If Cursor stops generating and shows a spinner indefinitely, it is usually a network timeout — wait 30 seconds, then reload. If it stops generating and returns what it has so far without an error message, the output window limit was reached. Reducing prompt scope fixes the latter; a fresh attempt fixes the former.

### Can I prevent stalls by choosing a different model?

Smaller models (cursor-small, GPT-4o-mini) have smaller output windows and stall more often on large prompts. For complex API integrations, use Claude 3.5 Sonnet or GPT-4o in Chat. Switch models in the model selector at the top of the Chat panel.

### Should I use Composer instead of Chat for large API integrations?

Composer (Cmd+I) in Agent mode is ideal when the integration spans multiple files. It can create types, client, and tests in one session. However, Agent mode uses more context per operation, so breaking the Agent prompt into phases (types first, then implementation) still prevents stalls.

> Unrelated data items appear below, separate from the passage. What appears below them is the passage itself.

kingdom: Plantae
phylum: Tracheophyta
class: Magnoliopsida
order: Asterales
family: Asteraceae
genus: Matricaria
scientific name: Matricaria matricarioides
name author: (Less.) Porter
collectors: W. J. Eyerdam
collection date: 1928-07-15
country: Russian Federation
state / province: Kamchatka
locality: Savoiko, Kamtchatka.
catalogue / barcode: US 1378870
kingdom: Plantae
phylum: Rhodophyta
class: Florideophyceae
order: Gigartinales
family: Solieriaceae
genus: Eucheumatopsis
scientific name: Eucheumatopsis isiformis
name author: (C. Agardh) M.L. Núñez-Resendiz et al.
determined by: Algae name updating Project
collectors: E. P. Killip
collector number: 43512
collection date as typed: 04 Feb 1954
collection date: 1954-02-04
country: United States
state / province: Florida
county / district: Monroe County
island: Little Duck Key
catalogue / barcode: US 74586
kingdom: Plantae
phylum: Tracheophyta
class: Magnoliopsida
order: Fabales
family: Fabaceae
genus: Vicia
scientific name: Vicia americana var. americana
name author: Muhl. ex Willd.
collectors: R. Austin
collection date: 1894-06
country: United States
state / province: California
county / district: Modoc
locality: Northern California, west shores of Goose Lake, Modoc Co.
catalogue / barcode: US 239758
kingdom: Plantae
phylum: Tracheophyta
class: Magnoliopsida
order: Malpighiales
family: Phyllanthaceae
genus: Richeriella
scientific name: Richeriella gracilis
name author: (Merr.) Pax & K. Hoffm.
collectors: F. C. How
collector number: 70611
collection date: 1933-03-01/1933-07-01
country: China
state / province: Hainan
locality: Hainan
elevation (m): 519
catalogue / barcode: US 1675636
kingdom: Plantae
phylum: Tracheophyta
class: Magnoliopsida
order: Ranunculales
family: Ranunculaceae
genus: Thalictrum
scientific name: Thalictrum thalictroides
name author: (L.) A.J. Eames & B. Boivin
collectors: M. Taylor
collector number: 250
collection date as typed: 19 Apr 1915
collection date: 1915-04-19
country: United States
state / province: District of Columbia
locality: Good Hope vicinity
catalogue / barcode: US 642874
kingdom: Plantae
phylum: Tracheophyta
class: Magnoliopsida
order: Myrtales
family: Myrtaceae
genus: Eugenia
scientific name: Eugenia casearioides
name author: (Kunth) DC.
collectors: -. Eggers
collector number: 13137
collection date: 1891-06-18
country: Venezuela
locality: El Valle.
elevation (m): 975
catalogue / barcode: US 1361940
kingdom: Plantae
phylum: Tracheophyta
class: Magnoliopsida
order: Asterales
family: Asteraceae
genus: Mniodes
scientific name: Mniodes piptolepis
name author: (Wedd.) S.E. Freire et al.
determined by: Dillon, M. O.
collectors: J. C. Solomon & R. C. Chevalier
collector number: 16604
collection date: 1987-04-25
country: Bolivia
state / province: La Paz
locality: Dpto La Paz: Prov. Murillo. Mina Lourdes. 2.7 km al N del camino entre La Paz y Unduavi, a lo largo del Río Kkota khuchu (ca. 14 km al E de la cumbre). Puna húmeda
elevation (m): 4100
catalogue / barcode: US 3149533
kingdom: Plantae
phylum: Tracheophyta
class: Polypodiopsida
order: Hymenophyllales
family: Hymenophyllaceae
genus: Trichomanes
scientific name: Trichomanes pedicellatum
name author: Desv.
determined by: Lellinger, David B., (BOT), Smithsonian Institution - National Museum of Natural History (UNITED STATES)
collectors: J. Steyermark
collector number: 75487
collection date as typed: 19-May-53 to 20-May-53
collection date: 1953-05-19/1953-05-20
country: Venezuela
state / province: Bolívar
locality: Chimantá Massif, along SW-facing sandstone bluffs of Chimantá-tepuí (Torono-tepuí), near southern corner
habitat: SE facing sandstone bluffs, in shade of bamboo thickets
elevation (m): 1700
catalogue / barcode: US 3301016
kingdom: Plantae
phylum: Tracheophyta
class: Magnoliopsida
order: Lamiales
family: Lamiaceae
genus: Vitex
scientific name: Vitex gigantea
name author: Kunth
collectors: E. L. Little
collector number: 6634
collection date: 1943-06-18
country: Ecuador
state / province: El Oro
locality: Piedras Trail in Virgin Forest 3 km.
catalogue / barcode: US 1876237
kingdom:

### What should I do if Cursor's partial code has already been accepted to the file?

Use Cmd+Z to undo the partial application, then use @file in a fresh Chat session to re-approach the generation with a smaller scope. Alternatively, use Cmd+K on the incomplete section to complete just the missing part without undoing.

### How do I ensure the completed code is safe to use in production?

Run tsc --noEmit to verify TypeScript is satisfied, run your test suite to check for regressions, and manually review any fetch calls for missing error handling or timeout logic. Cursor's recovery completions are generally sound but always warrant a quick review.